### Work instructions
List every line in the two blocks below that contains the word "from", copying each such line in full.
===== The data
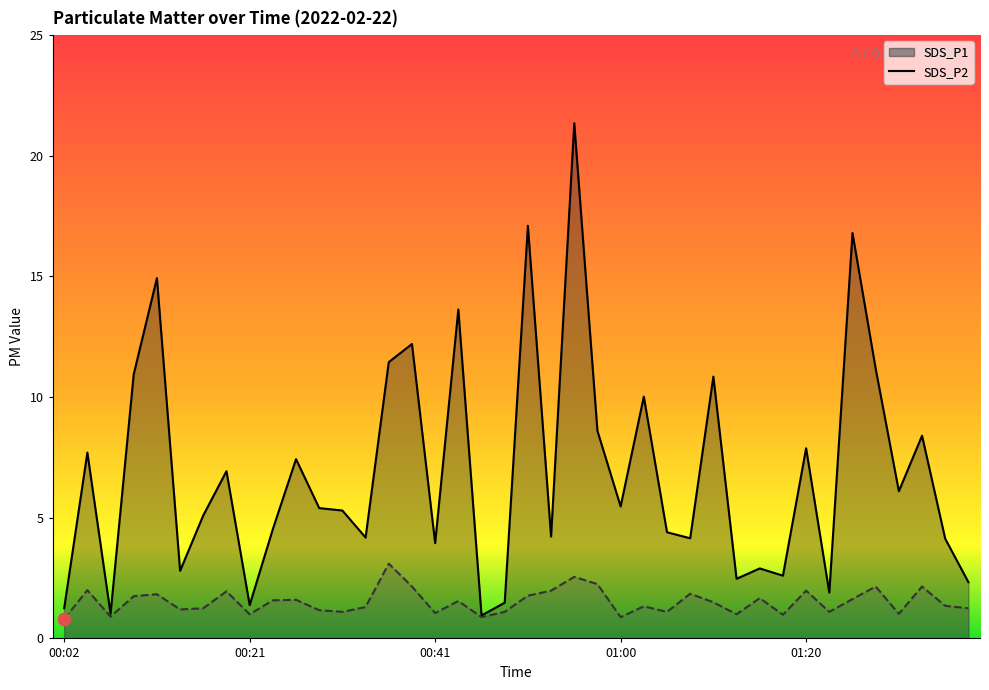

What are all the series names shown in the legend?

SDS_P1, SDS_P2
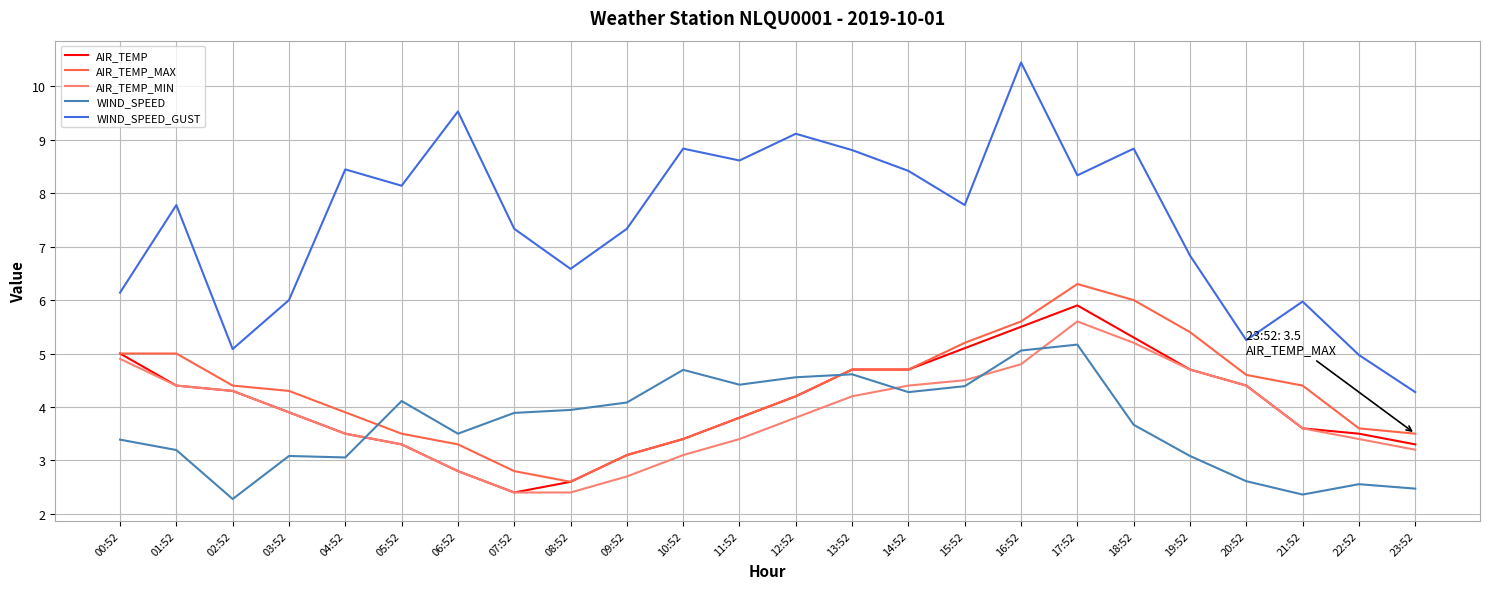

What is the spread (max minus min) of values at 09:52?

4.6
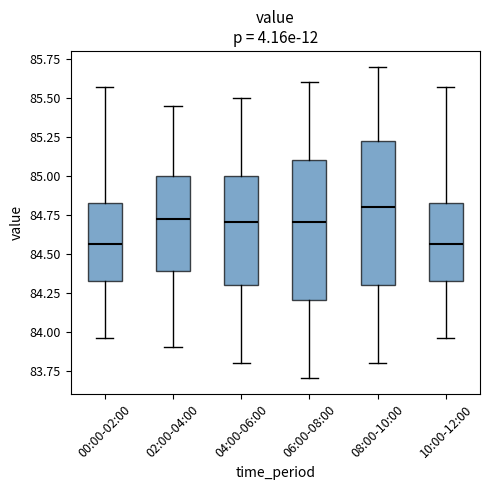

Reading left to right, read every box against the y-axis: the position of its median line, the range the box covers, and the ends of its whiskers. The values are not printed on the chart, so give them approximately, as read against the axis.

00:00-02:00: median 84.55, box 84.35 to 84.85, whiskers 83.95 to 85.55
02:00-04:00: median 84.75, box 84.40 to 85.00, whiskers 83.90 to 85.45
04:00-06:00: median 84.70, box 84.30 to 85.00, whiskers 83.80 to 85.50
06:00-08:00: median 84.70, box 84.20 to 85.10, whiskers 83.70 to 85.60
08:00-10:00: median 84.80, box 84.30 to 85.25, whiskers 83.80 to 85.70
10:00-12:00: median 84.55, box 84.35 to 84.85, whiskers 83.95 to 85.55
==========
===== The data
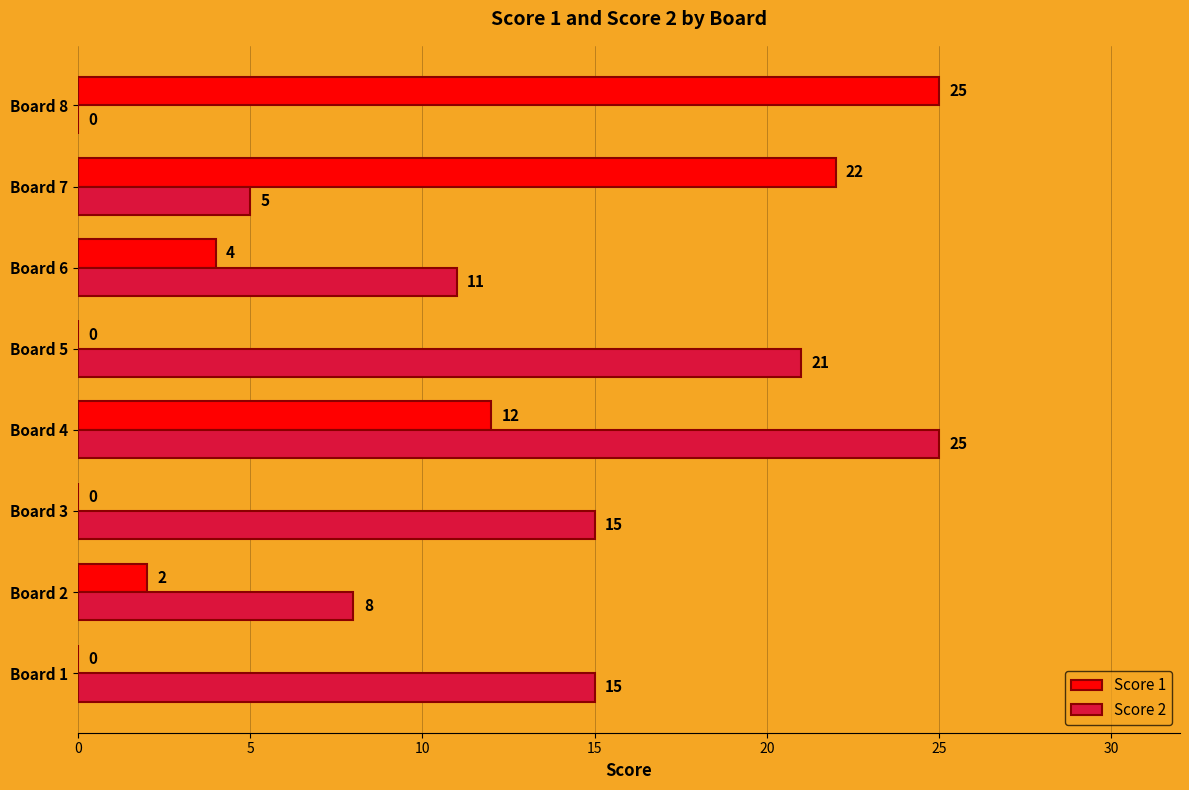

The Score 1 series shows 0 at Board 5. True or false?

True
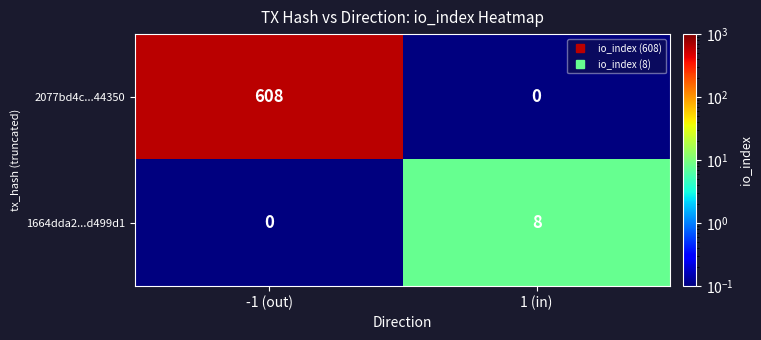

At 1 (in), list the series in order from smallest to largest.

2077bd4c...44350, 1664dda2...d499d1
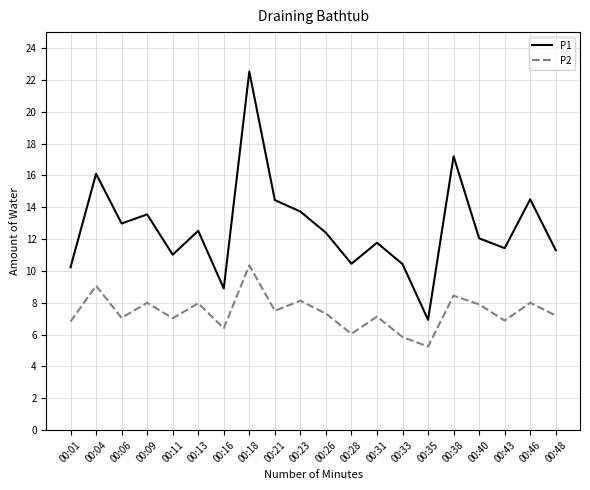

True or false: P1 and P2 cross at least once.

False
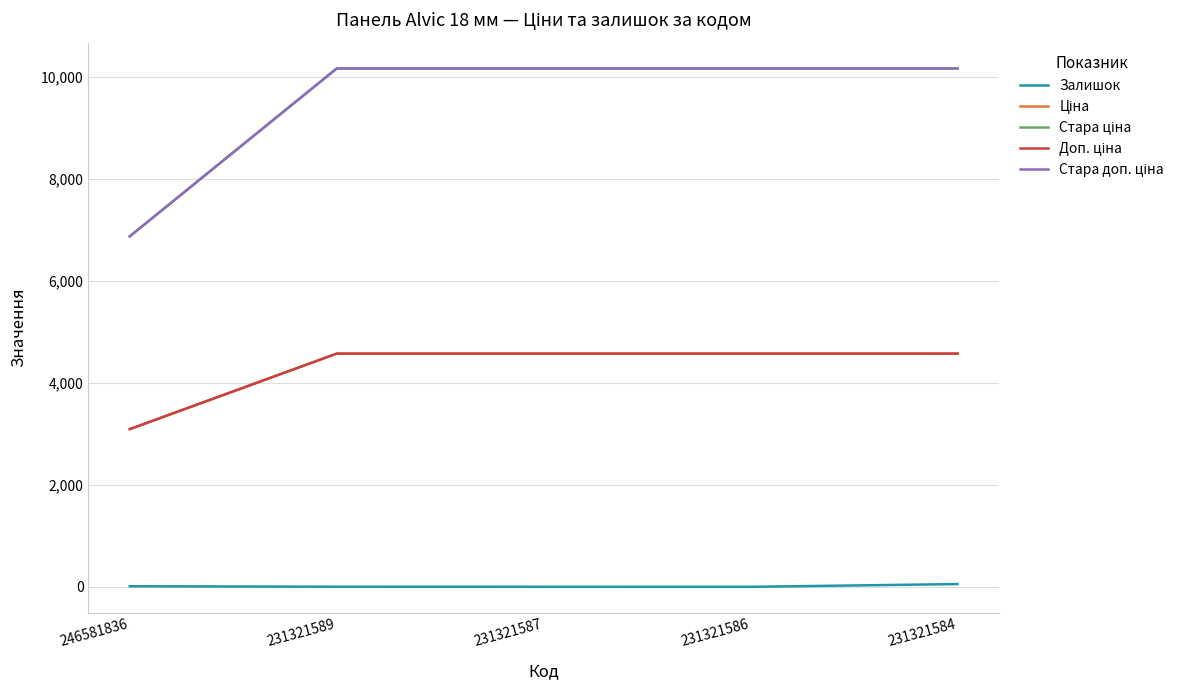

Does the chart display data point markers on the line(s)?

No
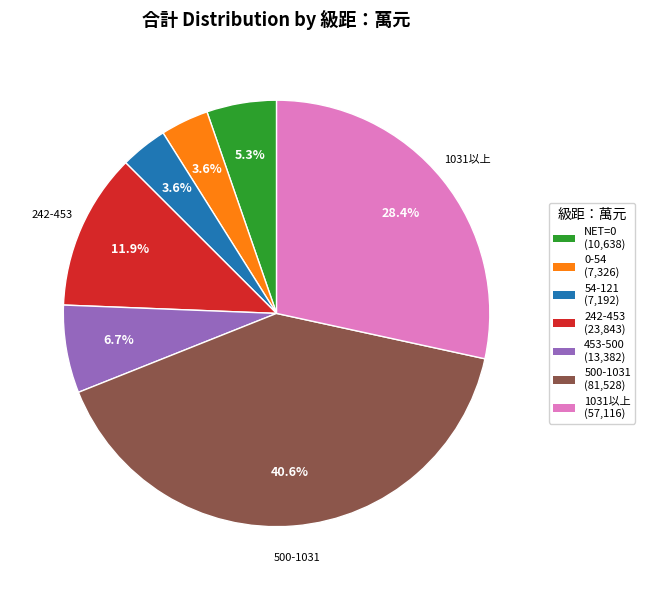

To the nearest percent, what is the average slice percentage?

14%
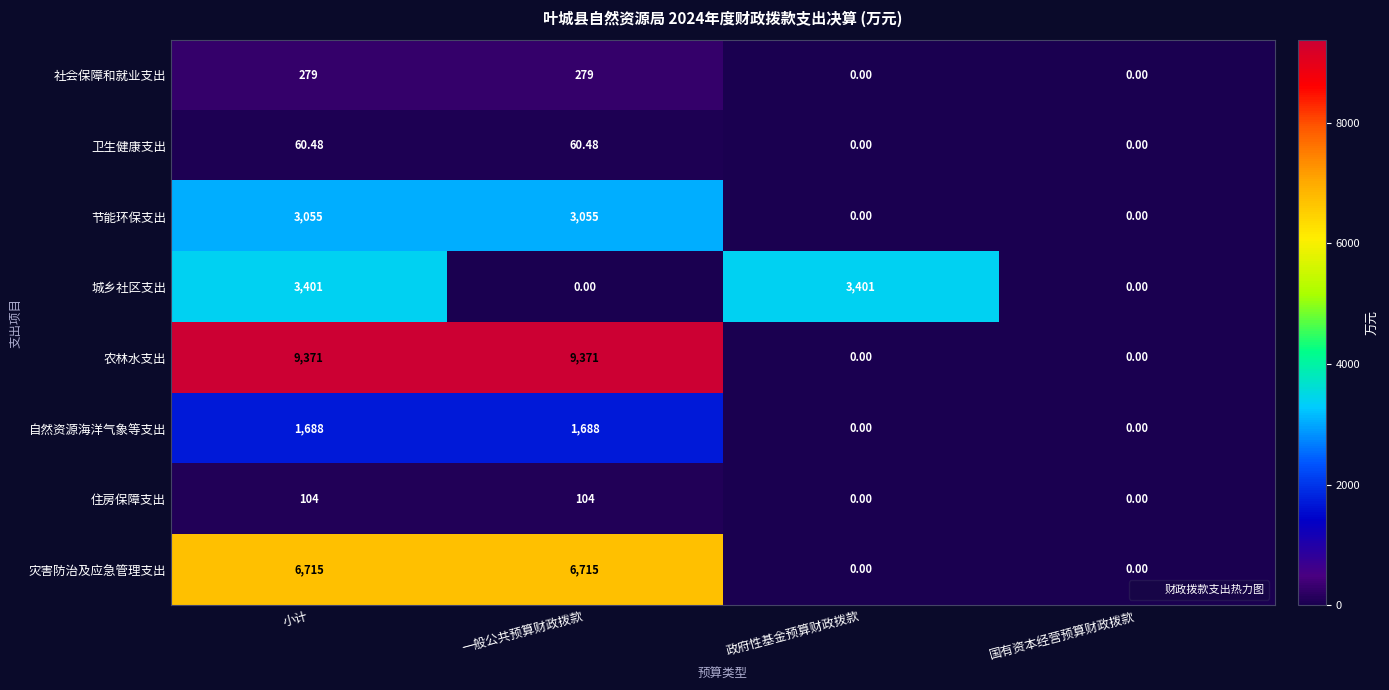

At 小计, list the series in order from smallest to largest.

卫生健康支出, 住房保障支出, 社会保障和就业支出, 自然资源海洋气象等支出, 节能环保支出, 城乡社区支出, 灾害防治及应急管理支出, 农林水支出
==========
### Exercise output
At 1 (in), list the series in order from smallest to largest.
At 小计, list the series in order from smallest to largest.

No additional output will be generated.